- Born: August 13, 1956 (age 68) Bahrain
- Occupation: Bahraini legislator

= Jamal Fakhro =

Bahraini legislator

Jamal Mohamed Al-Fakhro is a Bahraini legislator, business advisor, and member of the Bahraini National Assembly. He is a Managing Partner of KPMG.

== Career ==
Fakhro was the first Arab to be appointed as a member of the KPMG Global Board and Global council. Fakhro was the chairman of the KPMG Middle East and South Asia (MESA) Board and a member of the KPMG Europe, Middle East and Africa (EMA) Regional Board until October 2014. Having served as managing partner since 1987, he has extensive experience in the field of both Audit and Tax and Advisory services in the region, especially for the government, banking, and financial services sectors. He also advises family businesses in relation to family governance, risk, and sustainable succession planning. Fakhro has a special interest in the matters of corporate governance. He is a founding board member of the Pearl Initiative in the Middle East, an initiative developed in collaboration with the UN Office for Partnerships. The Pearl Initiative aims for transparency and accountability in the private sector.

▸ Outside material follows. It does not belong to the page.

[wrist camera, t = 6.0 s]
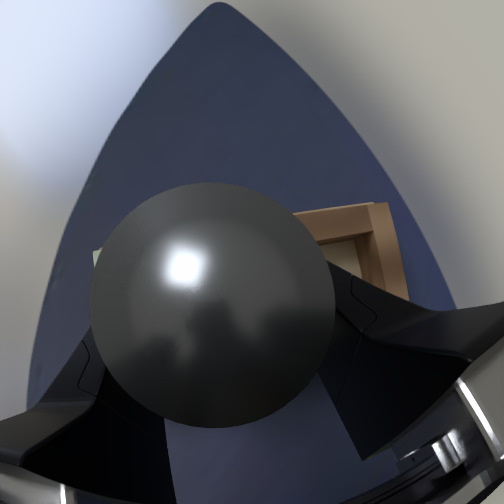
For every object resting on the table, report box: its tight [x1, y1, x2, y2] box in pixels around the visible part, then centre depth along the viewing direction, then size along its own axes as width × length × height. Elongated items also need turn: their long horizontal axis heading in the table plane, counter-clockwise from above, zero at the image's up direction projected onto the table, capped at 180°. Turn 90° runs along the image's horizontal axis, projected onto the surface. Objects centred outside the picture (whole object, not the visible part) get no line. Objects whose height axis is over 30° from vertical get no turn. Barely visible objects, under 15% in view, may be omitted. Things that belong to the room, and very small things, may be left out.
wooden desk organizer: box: [93, 202, 409, 301], centre depth 20 cm, size 12×24×4 cm, turn 101°
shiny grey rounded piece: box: [89, 183, 335, 428], centre depth 10 cm, size 4×4×11 cm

== Early life and education ==
Fakhro joined Fakhro Establishment for Accounting and Auditing after graduating from Cairo University with a degree in accounting in 1977. At that time, the firm was focused on national work and clients. It had less than 15 employees. Fakhro worked with the firm's partners to become a national representative firm of KPMG in 1982. In 1988 he led the negotiations to merge the operations of Fakhro Establishment and Peat Marwick to establish KPMG Fakhro in Bahrain.

== Public interest ==

Fakhro has been a member of the Bahraini National Assembly since 1992 and the First Vice Chairman for a number of legislative terms. While in the assembly, he was the chairman of the Committee on Financial and Economic Affairs. Fakhro was also a member of the committee that prepared the National Action Charter of Bahrain. He was later a member of the committee that activated the National Action Charter in 2002. Additionally, he was on the committee involved in the 2011 National Dialogue and the National Committee to follow up on the implementation of the Bahrain Independent Commission of Inquiry (BICI) Report (2011–2012). As a legislator, he has also headed the Bahrain delegation to the Inter-Parliamentary Union since 2007.
== Recognitions ==

Fakhro was recognized and honored with the second-class Sheikh Isa bin Salman Al Khalifa medal by His Majesty King Hamad bin Isa Al Khalifa at the opening ceremony of the eighth session of former Shura Council.

== Membership ==
He is a member of the American Institute of Certified Public Accountants (AICPA).